How different psychological and philosophical frameworks would approach this thought.
Narrative Therapy
This person is noticing a gap between the story they expected to have (reunion = nostalgic reconnection to a coherent narrative) and what they actually experienced. Narrative therapy would recognize that standing in a room full of a certain version of themselves has disrupted the linear story they've been telling about their own path—and that disruption itself is significant data, not a feeling to dismiss. Narrative therapy pays attention to moments when the expected emotional arc doesn't materialize. Confusion is often the sign that someone is beginning to see how contingent their path actually was—how many small turns, pressures, and unseen influences shaped where they landed. The reunion created a collision between "the person I was then" and "the person I am now," and confusion emerges in that collision because there's no single coherent story explaining the gap.
Key insight
The confusion may actually be more truthful than nostalgia would have been—it's the moment of recognizing that the path from there to here was neither inevitable nor fully chosen.
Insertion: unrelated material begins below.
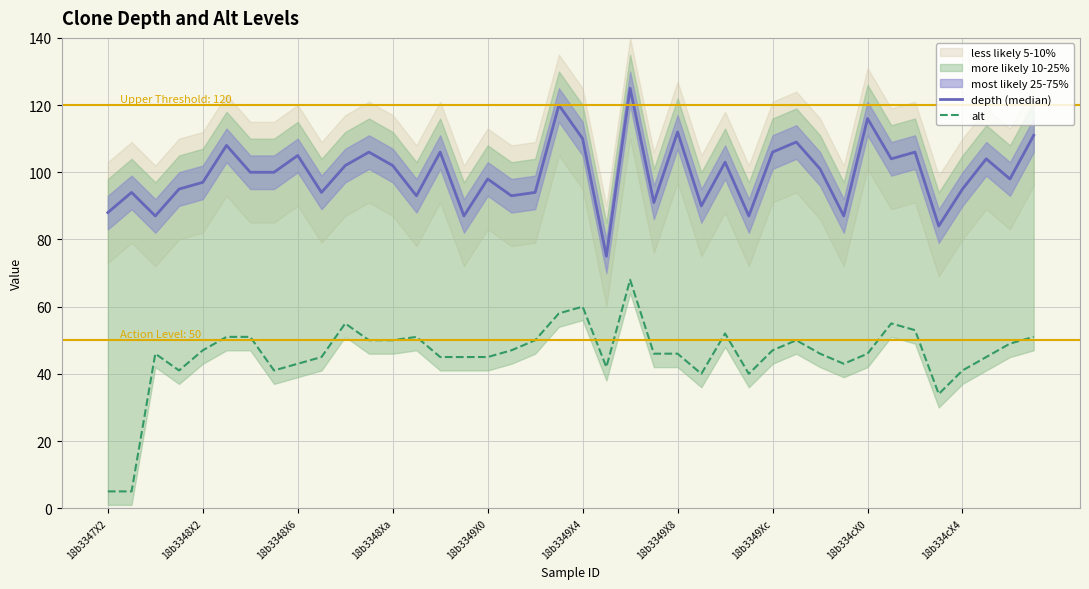

Is it true that depth (median) equals 181 at 29?

False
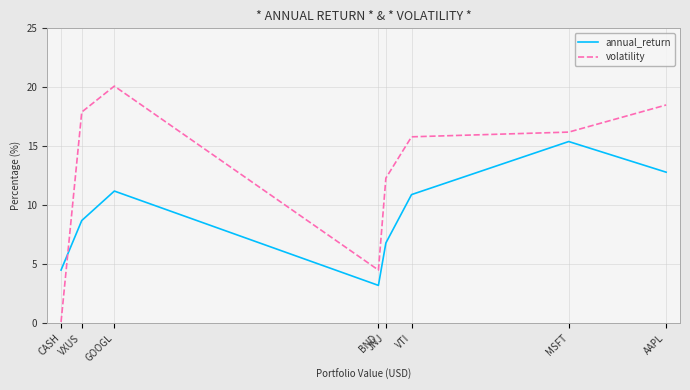

Where is the first local maximum for annual_return?

GOOGL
“What specific choice or turning point, when seeing those people again, suddenly felt less like "my decision" and more like something that happened to me?”
Existential Therapy
Existential therapy sees this confusion not as a failure to feel the "right" nostalgia, but as a confrontation with freedom and accountability. The reunion surfaced a genuine question: How did the person they were become the person they are now? And more unsettling—could the path have been different? Existential therapy attends to moments when someone glimpses the gap between their past self and present self. This gap often triggers anxiety not because something went wrong, but because it reveals that choices were made—sometimes without fully conscious deliberation—and those choices had consequences. The confusion here is the honest experience of recognizing that life isn't something that happens to us; it's something we've been authoring, even when we didn't feel like we were.
Key insight
The confusion is evidence that the person recognizes they were free all along—that the path from college to now wasn't inevitable, which both releases responsibility and demands it.
“What specifically about the distance between who they were and who they've become feels unresolved—is it regret about paths not taken, or disorientation at realizing the choices were theirs all along?”
Psychodynamic Therapy
The reunion activated something beneath nostalgia—a quiet confrontation with the gap between who this person imagined becoming and the actual path taken. This confusion may signal unprocessed questions about autonomy, identity, and whether the choices that led here were truly chosen or simply happened. Psychodynamic therapy would recognize that reunions are powerful precisely because they hold up a mirror to the self—not the past self, but the accumulated decisions and redirections that built the current life. The confusion suggests this person is encountering a version of themselves frozen in time, and the discomfort isn't nostalgia because it's not really about the past; it's about the present feeling unfamiliar or unowned. This often happens when there's a gap between conscious intentions and the actual narrative of one's life.
Key insight
The confusion points to an identity question masked by time: Did this person actively author their own story, or did they defer, settle, or get swept along by circumstances?
“When looking back at the major branching points from college to now, how many of those decisions felt truly chosen in the moment versus chosen because they felt inevitable or necessary?”
Internal Family Systems
An IFS lens would notice that confusion here isn't a lack of clarity—it's a part of this person registering a real mismatch between who they imagined themselves becoming and the actual path their life took. The confusion is a signal, not a problem to solve. IFS treats confusion as meaningful information rather than emptiness. When someone stands at a reunion—a place designed to evoke nostalgia and connection to their younger self—and instead feels confused, something is being activated. There's a part that's looking back at decision points and wondering, perhaps grieving, perhaps questioning. The confusion likely signals unexamined parts: one that had certain expectations, another that made different choices, and possibly one that's defending against looking too closely at why.
Key insight
The confusion may be a part protecting this person from fully feeling what else is underneath—regret, divergence, relief, or the simple fact that life doesn't follow the plot it seemed to at twenty-one
“If that confusion had a voice, what would it be trying to protect this person from knowing about the choices that were made?”